‘Belediye kreşlerinin kapatılması’ talimatı: Hedef ne?
Çevre, Şehircilik ve İklim Değişikliği Bakanlığı ve Milli Eğitim Bakanlığı kafa kafaya vermiş belediye kreşlerinin faaliyetlerini durdurmak için harekete geçmiş.
İlgili yazıda diyorlar ki; ‘Belediyelerin yeni kreş açmasına izin vermeyin, eskilerini kapatın.’
‘Allah allah nereden çıktı şimdi bu?’ diyeceksiniz.
Şöyle anlatayım;
-Çocuklara burada Atatürk sevgisi ve laik cumhuriyet ışığı altında bilimsel eğitim verildiği için,
-Çocuklara okuma alışkanlığı kazandırıldığı ve çevreyi korumayı öğretildiği için,
-Çocuklar burada düzgün beslendikleri için… Yemeği, sütü, meyvesi verildiği için,
-Dar gelirli ailelere büyük bir hizmet sağladığı için,
-Çalışan annelere kolaylık olduğu için…
Daha birçok örnek verilebilir.
Gerisi lafı Lafügüzaf…
Hele hele İzmir Büyükşehir Belediyesi’nin kreş fiyatlarını yarıya indirdiği bir dönemde böyle bir talimat çok daha manidar…
Ancak iktidar son zamanlarda muhalif belediyelere yönelik uygulamaları ile dikkat çekiyor.
Bundan dolayı ‘belediyeleri kaybetmenin verdiği hırsla saldırıyorlar’ yorumlarını yapanlar çok da haksız değiller.
İktidar önce belediye borçları konusunda SGK kozunu oynadı, büyük şirketlerin milyarlık vergi borçları bir kalemde silinirken, belediyeleri kıskaca aldılar.
Kendisinden olmayan belediyelerin gelir getiren kapılarını kapatmaya çalışıyorlar.
Örnek olarak 70’li yıllardan beri Selçuk Belediyesi’nin işlettiği Meryem Ana Evi otopark gelirlerinin belediyeden alınıp Tarım ve Orman Bakanlığı’na devredilmesini verebiliriz.
Ancak kreş olayı farklı bu tahammülsüzlüğün son seviyesi!
Birçok denetimsiz cemaat ve tarikat yurtları dururken, kaldı ki; oralarda yaşanmasını hiç istemediğimiz ancak çoğu zaman yaşanan çirkin hadiseler olmasına karşın hiçbir girişimde bulunulmazken, ‘belediye kreşlerini kapatın’ demek en hafif tabirle akıl tutulmasıdır.
Yine Milli Eğitim Bakanlığı’nın sorumluluğunda olan okullarda hatırlarsanız 2024-2025 eğitim ve öğretim yılı sancılı başlamıştı.
Okullarda temizlik görevlisi olmadığı için okullar hijyenden uzak ve deyim yerindeyse pislik içinde eğitime başlamıştı. Belediyeler temizlik için harekete geçtiğinde de milli eğitim müdürlükleri belediyelerin temizlik yapmalarını yasaklamıştı.
MEB’in kendi sorumluluk alanı içindeki okulların hali ortada iken, ‘belediye kreşlerini kapatın’ demek nasıl izah edilecek anlamak mümkün değil.
Yine okullarda ‘dar gelirli öğrencilere beslenme desteği nasıl sağlarız, eğitim kalitesini nasıl yükseltiriz’ diye düşünmek yerine en kolay yol tercih ediliyor.
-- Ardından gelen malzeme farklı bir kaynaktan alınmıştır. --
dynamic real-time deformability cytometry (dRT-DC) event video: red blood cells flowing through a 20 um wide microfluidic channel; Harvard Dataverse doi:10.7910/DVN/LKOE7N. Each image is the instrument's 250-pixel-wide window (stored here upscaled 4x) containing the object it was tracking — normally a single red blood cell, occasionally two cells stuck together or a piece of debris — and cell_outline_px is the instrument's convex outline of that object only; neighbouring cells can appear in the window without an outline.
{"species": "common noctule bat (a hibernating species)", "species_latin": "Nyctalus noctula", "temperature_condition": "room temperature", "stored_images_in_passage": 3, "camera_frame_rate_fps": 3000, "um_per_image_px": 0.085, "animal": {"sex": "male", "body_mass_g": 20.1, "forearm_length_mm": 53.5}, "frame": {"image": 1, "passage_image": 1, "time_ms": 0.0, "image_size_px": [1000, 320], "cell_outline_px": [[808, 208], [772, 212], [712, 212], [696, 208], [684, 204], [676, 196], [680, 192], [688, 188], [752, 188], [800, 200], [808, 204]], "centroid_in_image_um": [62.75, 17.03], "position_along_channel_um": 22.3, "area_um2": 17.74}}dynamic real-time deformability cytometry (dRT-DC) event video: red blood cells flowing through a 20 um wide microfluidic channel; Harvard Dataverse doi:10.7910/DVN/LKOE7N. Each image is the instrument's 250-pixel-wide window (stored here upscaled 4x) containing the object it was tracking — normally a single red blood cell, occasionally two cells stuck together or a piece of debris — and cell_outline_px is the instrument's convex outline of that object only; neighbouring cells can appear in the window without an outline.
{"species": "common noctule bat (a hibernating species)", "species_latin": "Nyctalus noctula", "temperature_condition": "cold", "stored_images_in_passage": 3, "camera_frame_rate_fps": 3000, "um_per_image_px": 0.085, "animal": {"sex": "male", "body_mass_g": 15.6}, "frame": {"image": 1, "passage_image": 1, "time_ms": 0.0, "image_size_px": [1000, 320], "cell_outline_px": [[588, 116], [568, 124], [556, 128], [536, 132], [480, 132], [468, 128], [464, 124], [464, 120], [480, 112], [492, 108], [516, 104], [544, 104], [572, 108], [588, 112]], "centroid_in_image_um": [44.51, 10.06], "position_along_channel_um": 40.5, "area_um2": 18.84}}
Nedir o diye soracak olursanız!
Kısaca; ‘Biz yapamıyorsak siz de yapmayın.’
Ya Çevre, Şehircilik ve İklim Değişikliği Bakanlığı’na ne demeli!
Deprem kuşağında bulunan ülkemiz kentlerindeki eski yapı stokları gün gibi ortada iken, acil yapılması gereken kentsel dönüşüm projeleri dururken, çevre tahribatları hiç olmadığı kadar zirve yapmışken, kreşlerle uğraşmak nasıl açıklanır.
İklim krizi ile mücadele edilmesi gerektiği bir dönemde Türkiye’nin akciğerleri Kaz Dağları ve Akbelen ormanlarında süren ağaç katliamları ortada iken demek ki; Çevre Bakanlığı için kreşlerin kapatılması daha önemli!
Yoksa sadece gündemlerine belediye kreşlerini almaları nasıl açıklanır.
Takdir siz okuyucuların…
Ne yani kreşlerin kapatılması talimatının ardından vatandaş ucuz yemek yediği ve karnını doyurduğu için sıra Kent Lokantalarına mı gelecek?